(Items listed in a dataset)
[Start of section]

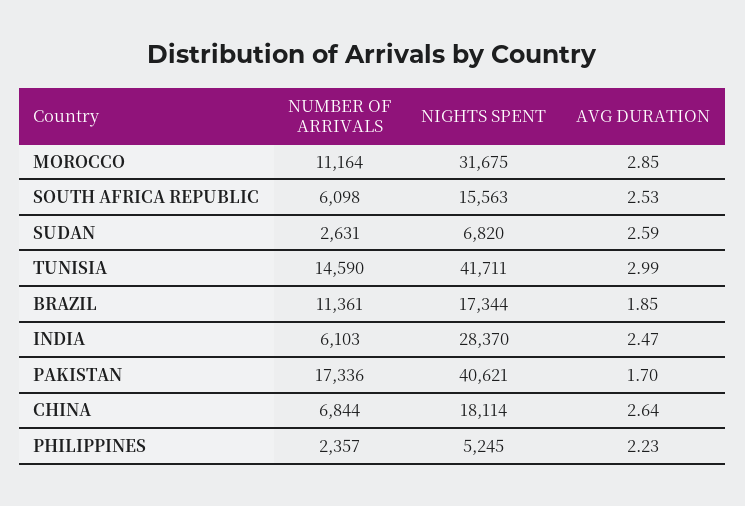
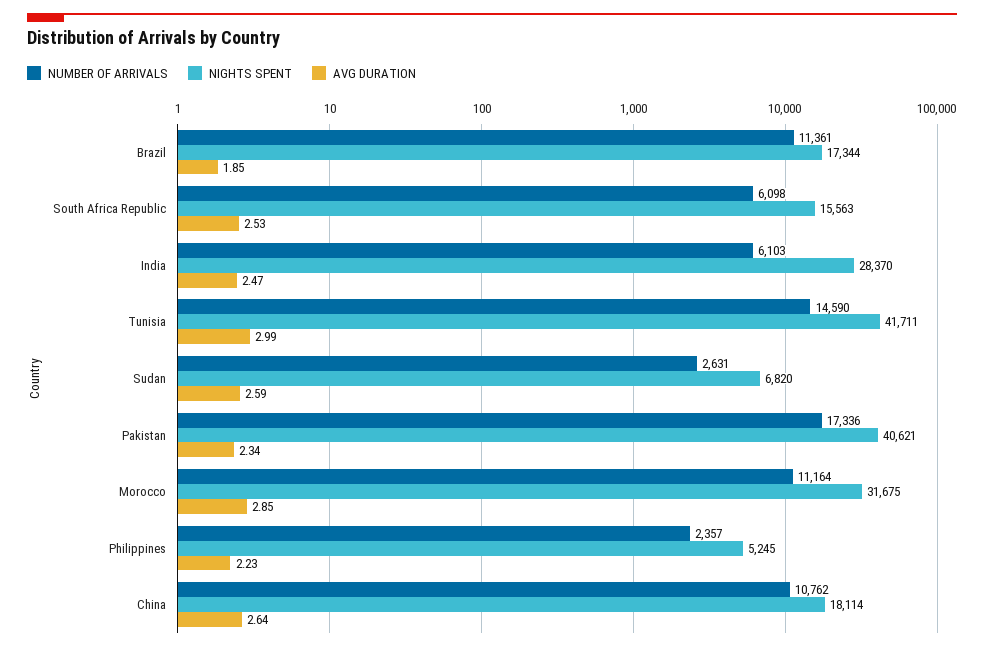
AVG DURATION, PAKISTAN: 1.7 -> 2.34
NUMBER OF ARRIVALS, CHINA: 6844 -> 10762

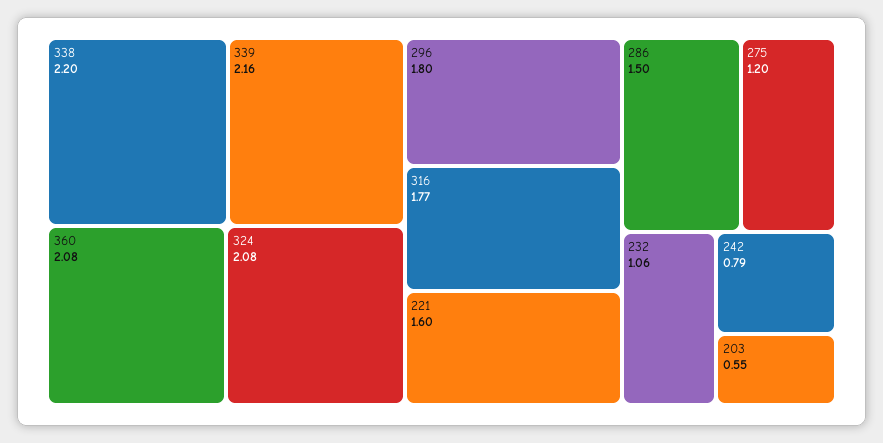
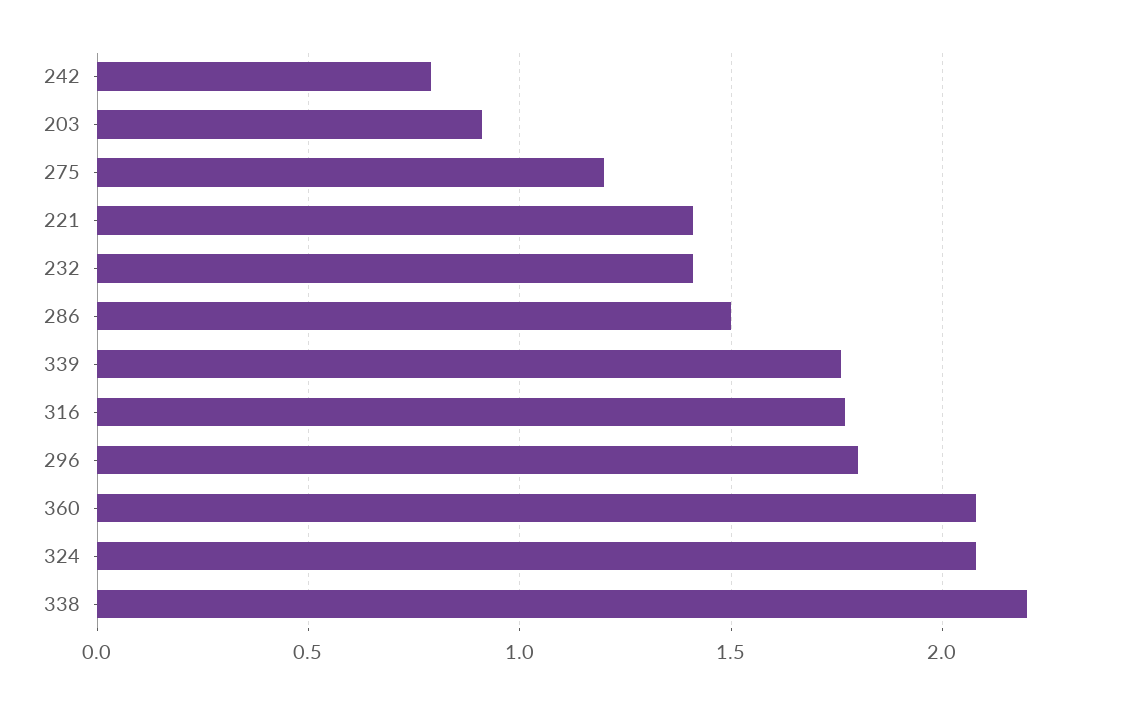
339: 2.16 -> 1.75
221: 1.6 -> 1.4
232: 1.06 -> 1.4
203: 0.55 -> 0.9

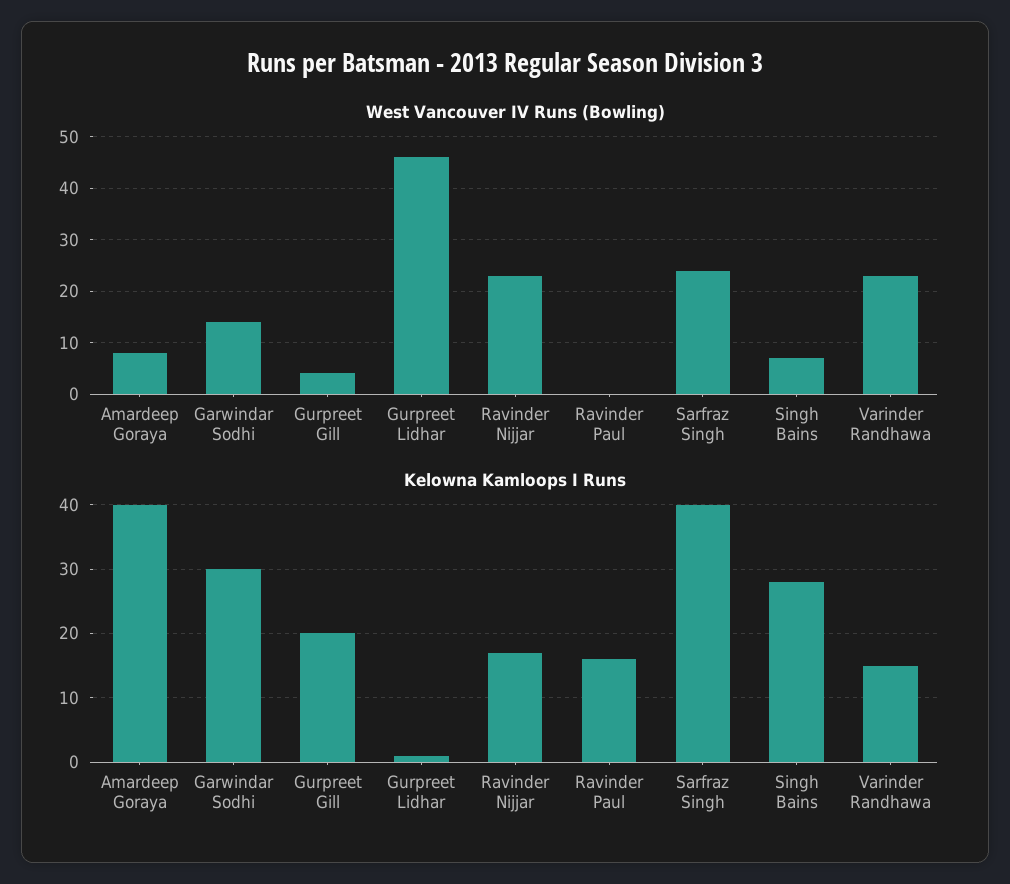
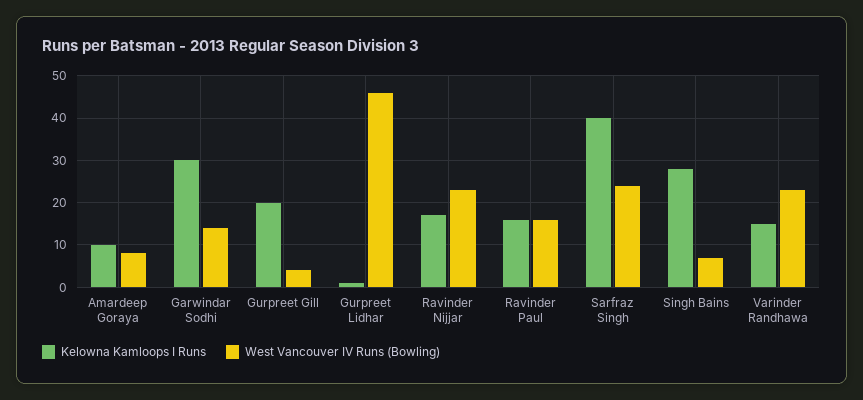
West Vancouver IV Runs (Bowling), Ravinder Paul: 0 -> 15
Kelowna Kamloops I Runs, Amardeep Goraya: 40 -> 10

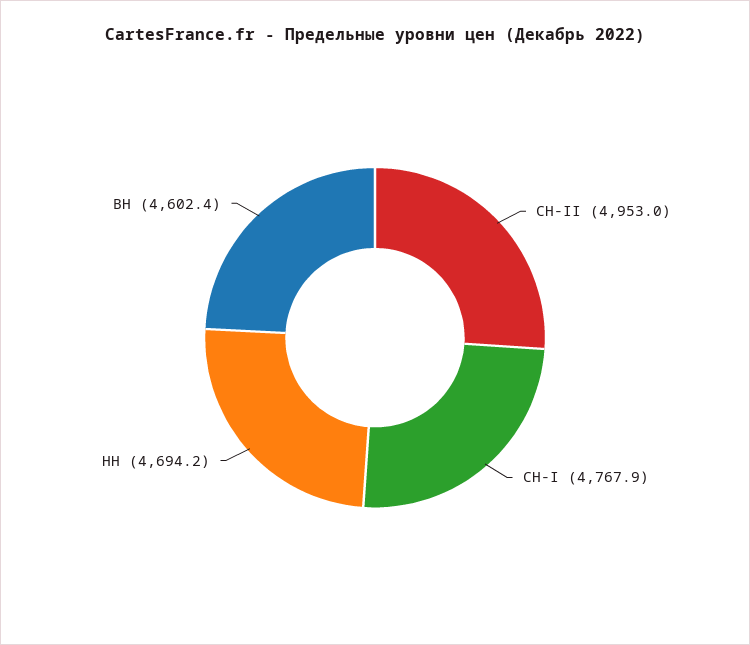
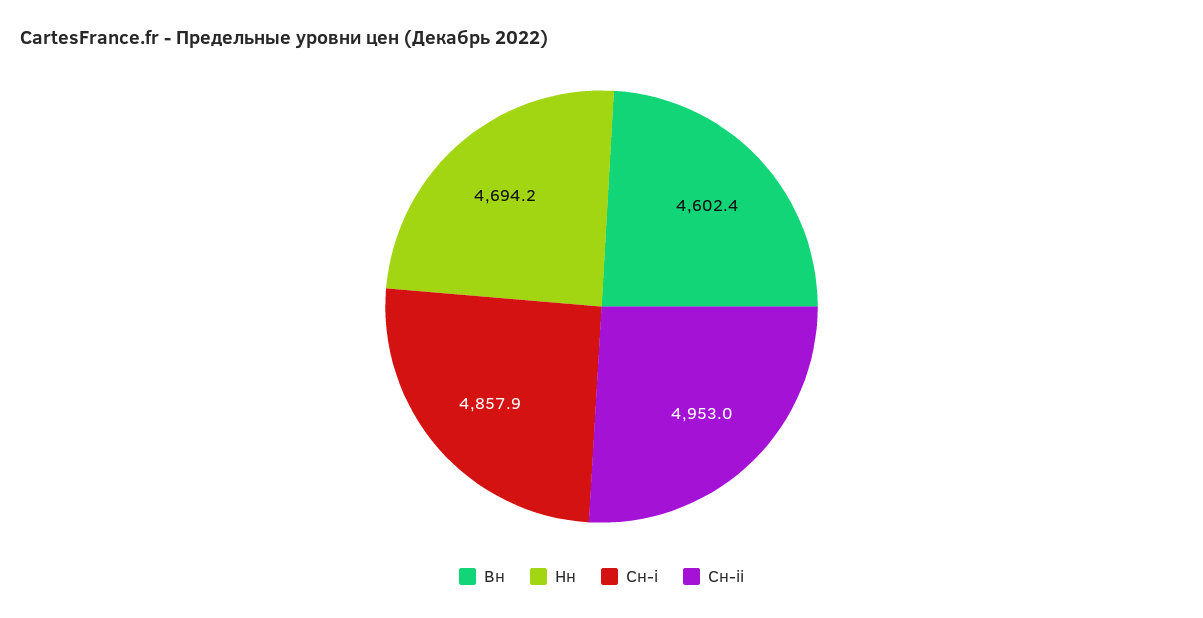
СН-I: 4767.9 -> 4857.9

[End of section]

WORK TO COMPLETE:
Where in the entries above does the word "Runs" appear? Copy each line that has it.

PROBLEM SOLUTION:
West Vancouver IV Runs (Bowling), Ravinder Paul: 0 -> 15
Kelowna Kamloops I Runs, Amardeep Goraya: 40 -> 10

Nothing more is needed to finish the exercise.